Taking notes during or immediately after meetings is awkward to type because your attention is divided between the conversation and the keyboard. Voice input lets you keep your eyes on the meeting while capturing key points by speaking briefly in intervals. During a pause in the discussion, hold the hotkey, speak your summary of the last few minutes, and release. The notes are captured with your attention on the room, not the keyboard.

Writing and Long-Form Content

Any writing task that involves more than a few sentences benefits from voice input at the drafting stage. Speaking a first draft is faster and often produces more natural prose than typing one. The internal editor that makes typing feel laborious is less active when speaking, which means more words reach the page before self-doubt intervenes.

Search and Quick Commands

One underrated use of voice input is for search queries and quick commands.

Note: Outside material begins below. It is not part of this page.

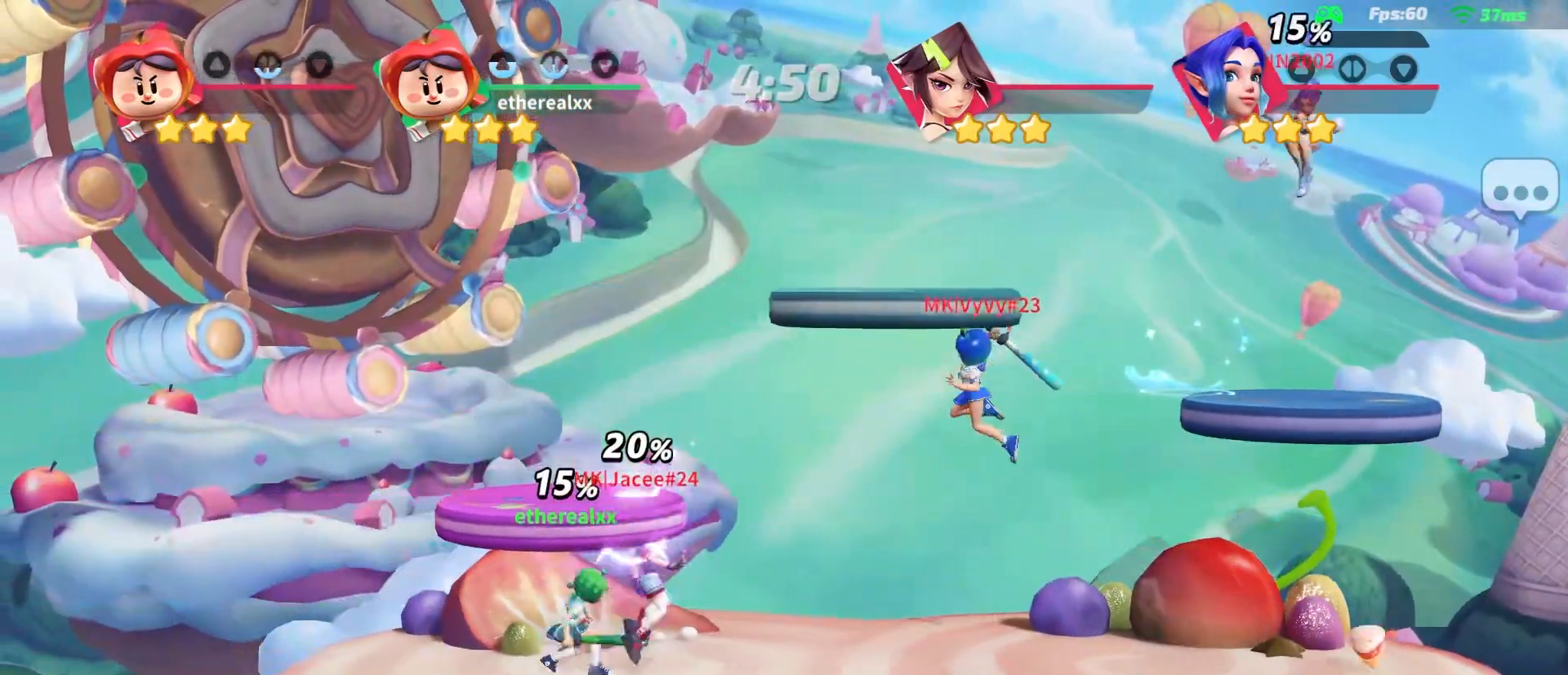
{"dt_ms": 500, "buttons": ["L2"], "left_stick": "up", "right_stick": "center", "button_events": [[467, "L2", "down"]]}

Rather than typing a search into your browser or app, hold the hotkey and speak it. For multi-word searches, this can be faster than typing because you do not need to pause to ensure correct spelling of every word.

Getting Started

Steno is available at stenofast.com and works on any Mac running macOS 13 or later. The installation takes about 30 seconds. The free tier includes enough daily dictation to evaluate whether global voice input fits your workflow. Once you have used hold-to-speak voice input in all your applications for a week, returning to toggle-only dictation feels like a genuine step backward.

Voice input is not a replacement for the keyboard. It is an upgrade that makes the keyboard better by giving you a faster way to generate text and a more deliberate way to refine it.